Mark knew he had created the pleasant visage of Annabelle as a survival method. Could he do more if he wanted to? He doubted he could go as far as summoning a Howitzer to help him destroy the monster in the front yard, but he might be able to do other things.
“Use them. Use the memories the son of a bitch tried to use against you. Give those boys one last hoorah! Fuck the dumb shit. Give ‘em a win!”
“Present and accounted for, Mr. Simmons!”
Mark found the faces of the dead when he turned around, every soldier ready and awaiting orders. He was no commanding officer, but those were his memories. His army. Mark would use them because a man couldn’t die twice, and those soldiers were far past revival.
Mark called them all by name and rank, just as he had in that hallway back when Annabelle was still missing half her head.
Well, he had his own legion. They all looked very ready and very pissed off. The unrequited dead harbored memories, their lives snatched from them far too soon. Mark would use that. Though they were not his memories, he would imagine they were.

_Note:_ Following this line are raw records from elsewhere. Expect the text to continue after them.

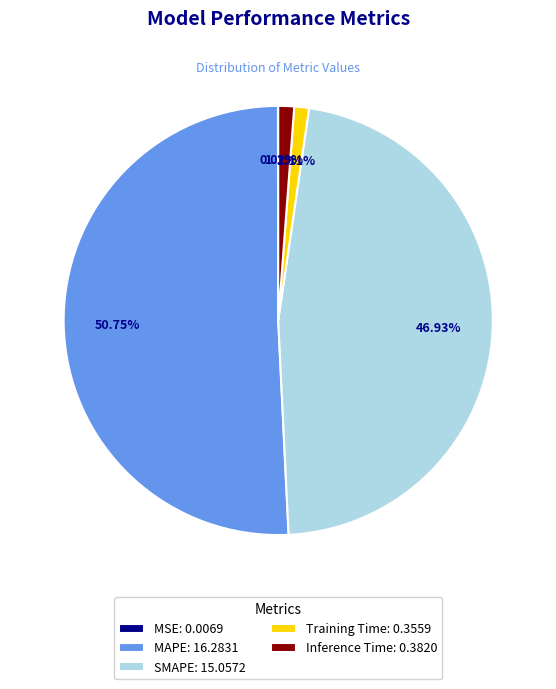

Which has a higher value, Training Time: 0.3559 or SMAPE: 15.0572?

SMAPE: 15.0572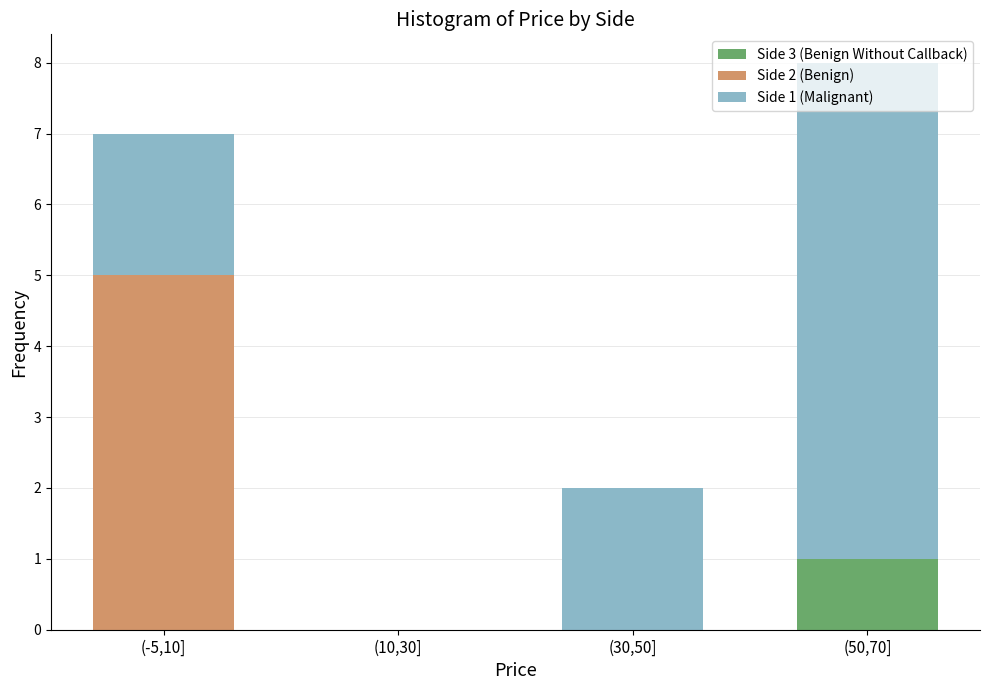

At which category is the sum across all series the highest?

(50,70]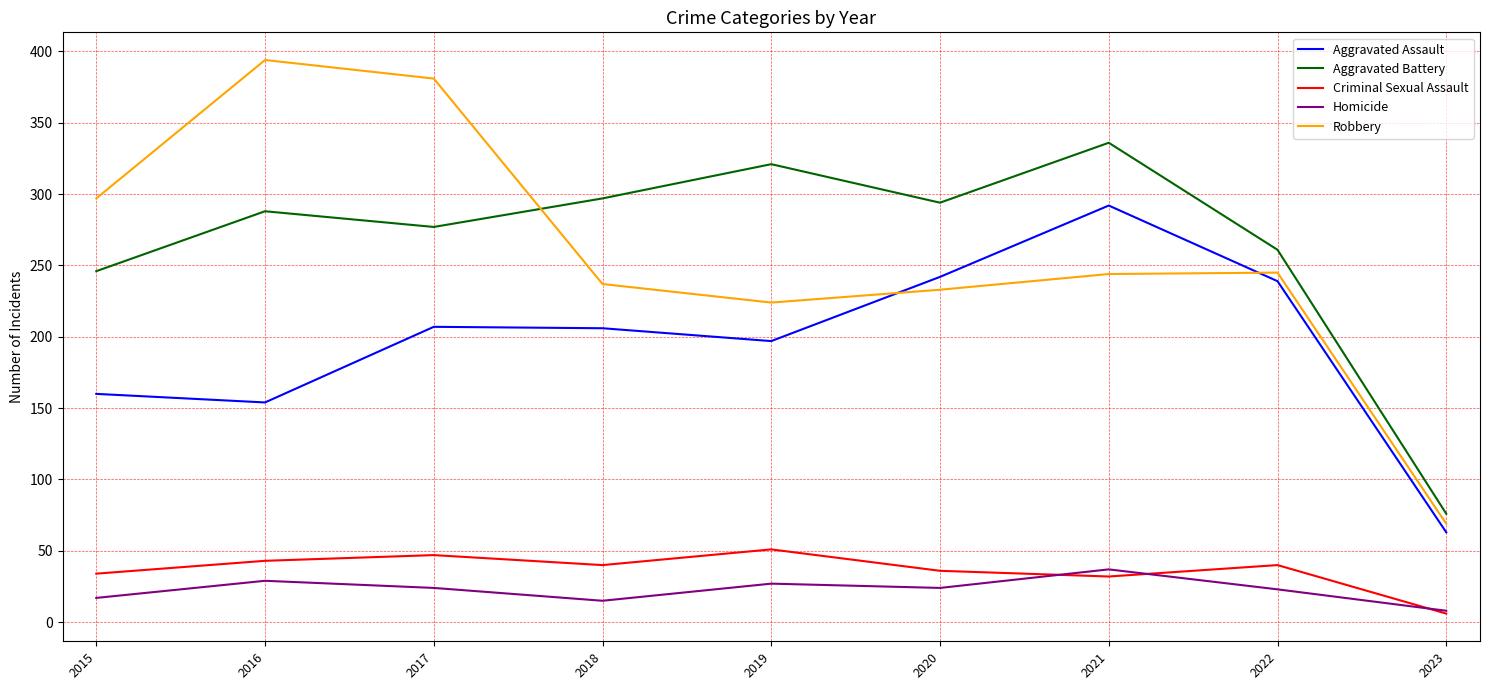

Which series has the largest total across all categories?

Aggravated Battery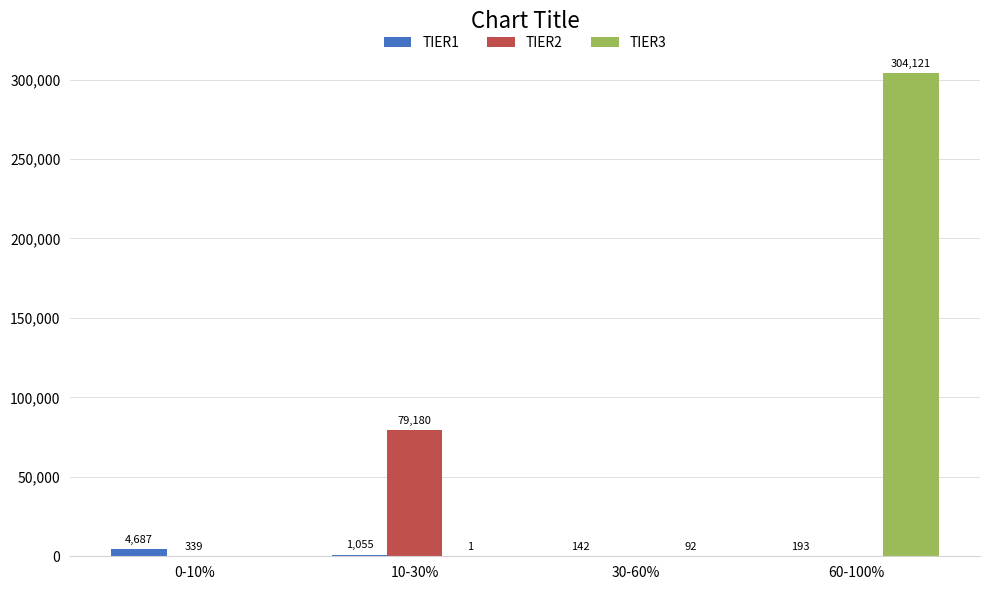

What value does the TIER1 series have at 10-30%, to the nearest 50?

1050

He knew how every one of those soldiers had died. He’d chronicled their lives and their deaths.
“Atten-hut!” Mark ordered. “You ladies and gentlemen ready?”
“Sir! Yes, sir!”
“It doesn’t look too tough!”
“Light the fires and kick the tires!”
“Hoorah!”
“Have at ‘em, guys!” Mark stepped to the side, letting his army file out of the door. One by one they went, the fallen, the torn, the ravaged men and women who had given their lives for a war most of them didn’t fully understand. He just hoped it would finally lay them to rest. At least in his own mind.